The question the Cavs had to answer was could they win a game when the Splash Brothers showed up? Did they have enough depth and ball movement and energy to go at Steph Curry and Klay Thompson a full 48? Were they able to make in game adjustments to neutralize the Warriors backcourt and get enough out of their guards to make the competition feel even?
No. No. Hell no.
The night Steph Curry introduced himself (and his game) to the NBA Finals is the same night LeBron James saw his legacy take a thunderous hit. Going down in the series 3-1 put LeBron on the fast track for another Finals defeat, his third year in a row to be a loser.
One of the knocks on LeBron is his performance under pressure when he seemingly doesn’t want to do everything.

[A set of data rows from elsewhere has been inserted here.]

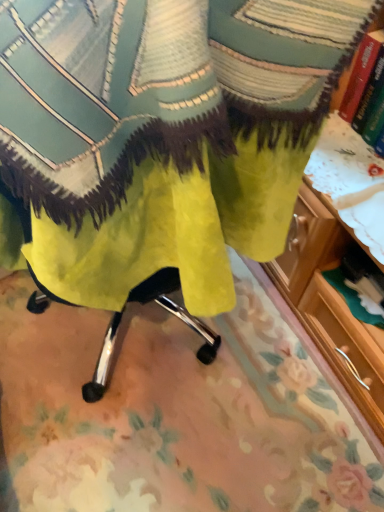
Find the location of a particular element. Image resolution: width=384 pixels, height=512 pixels. velvet yellow blanket at center is located at coordinates (163, 134).

The image size is (384, 512). Describe the element at coordinates (163, 134) in the screenshot. I see `velvet yellow blanket at center` at that location.

The image size is (384, 512). What are the coordinates of `velvet yellow blanket at center` in the screenshot? It's located at (163, 134).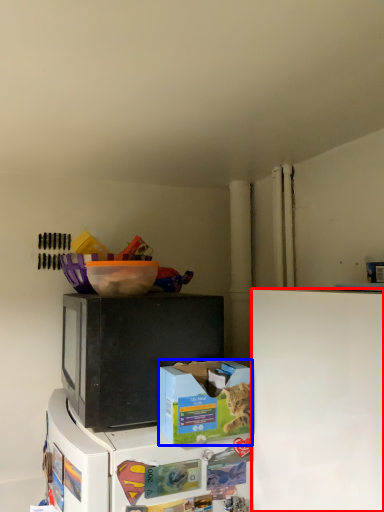
Question: Among these objects, which one is nearest to the camera, refrigerator (highlighted by a red box) or box (highlighted by a blue box)?

Choices:
 (A) refrigerator
 (B) box

Answer: (A)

It gives his game the texture of a ghost. It is a contradiction and creates this enigma around James. We have seen better from him. We have seen worse. Last year, he did everything. So scrap the tired excuse, he is capable.
But something happens to LeBron when he has talent on the floor next to him. He has a tendency to trust them a little too much, to not be LeBron James, best player on the floor. He willingly puts the balance of the game into players hands that haven’t earned that high level of trust because they have never won a title. There is no Dwyane Wade out there.
LeBron James good wasn’t good enough in game 4 because his fourth quarter was ridiculously passive. Yes, he gave a good effort in the first three quarters being the facilitator, but this was a do or die game. The season was on the line. LeBron’s energy was small enough to put on the size of a penny and that was Ty Lue, rookie head coach in the Finals, biggest mistake.
Lue has accepted and been resigned to the fact that the only way he can win is with the ball in LeBron’s hands or in Kyrie Irving’s hands. It is a far cry from when Lue got the job and promised a faster pace and ball movement and player movement.
In the 4th quarter, the Cavs over dribbled, ran the shot clock down, and iso-ed the hell out the ball. Except, the Warriors knew what was coming.
When in adversity, you fall back on bad habits. The Thunder did it with their two man game of Russell Westbrook and Kevin Durant. And now it was the Cavs turn to fall on their iso sword.
Every Cavs iso was met with multiple defenders, shot blockers, ball strippers, rebound hustlers. The Warriors were in perpetual motion while the Cavs were standing still watching LeBron or Kyrie. The Warriors wanted to go up 3-1 more than the Cavs wanted to tie the series 2-2.
Steph didn’t make an appearance in the 4th quarter until four and a half minutes had gone by so it was Shaun Livingston organizing the Warriors and Andre Iguodala in the passing lanes and Klay Thompson on the wing and Harrison Barnes playing utility.
The Cavs had their heavy hitters in there. LeBron James. Kyrie Irving and Kevin Love
This was their first five minutes:
- Love jumpshot, 79-79
- LeBron layup, 81-79 Cavs
- Kyrie miss
- LeBron dunk, 83-81 Cavs
- LeBron shot blocked. LeBron three clanking off rim. Shumpert passing turnover. Tristan Thompson 2 free throw misses. Kyrie miss. LeBron turnover. Kyrie missed free throw. Kyrie missed three.
- Warriors 88-84
In five minutes, the Cavs scored seven points. Their only lead of the quarter would come at the 10:21 mark and would last 12 seconds.
In the first ten minutes of the quarter, LeBron James was 2-6, had 2 rebounds and 2 turnovers. The Cavs as a team had one assist in the quarter and that came at the 2 minute mark so it was iso Cavs which translates into losing Cavs.
As much as we want to talk about how the Warriors have revolutionized the game, three of the four participants in the conference finals, the Cavs, Raptors and Thunder, are iso teams. The Warriors are not.
The Warriors have the chance to wrap up back-to-back titles on Monday. The last team to do that was the 2013 Miami Heat. It was the last time LeBron James won in the NBA Finals and it took a miracle Ray Allen shot in game 6, and a Tim Duncan layup miss in game 7 to get LeBron his second finals win. Three years have come and gone without a LeBron James title.
On Monday night 2-5 is staring him in the face.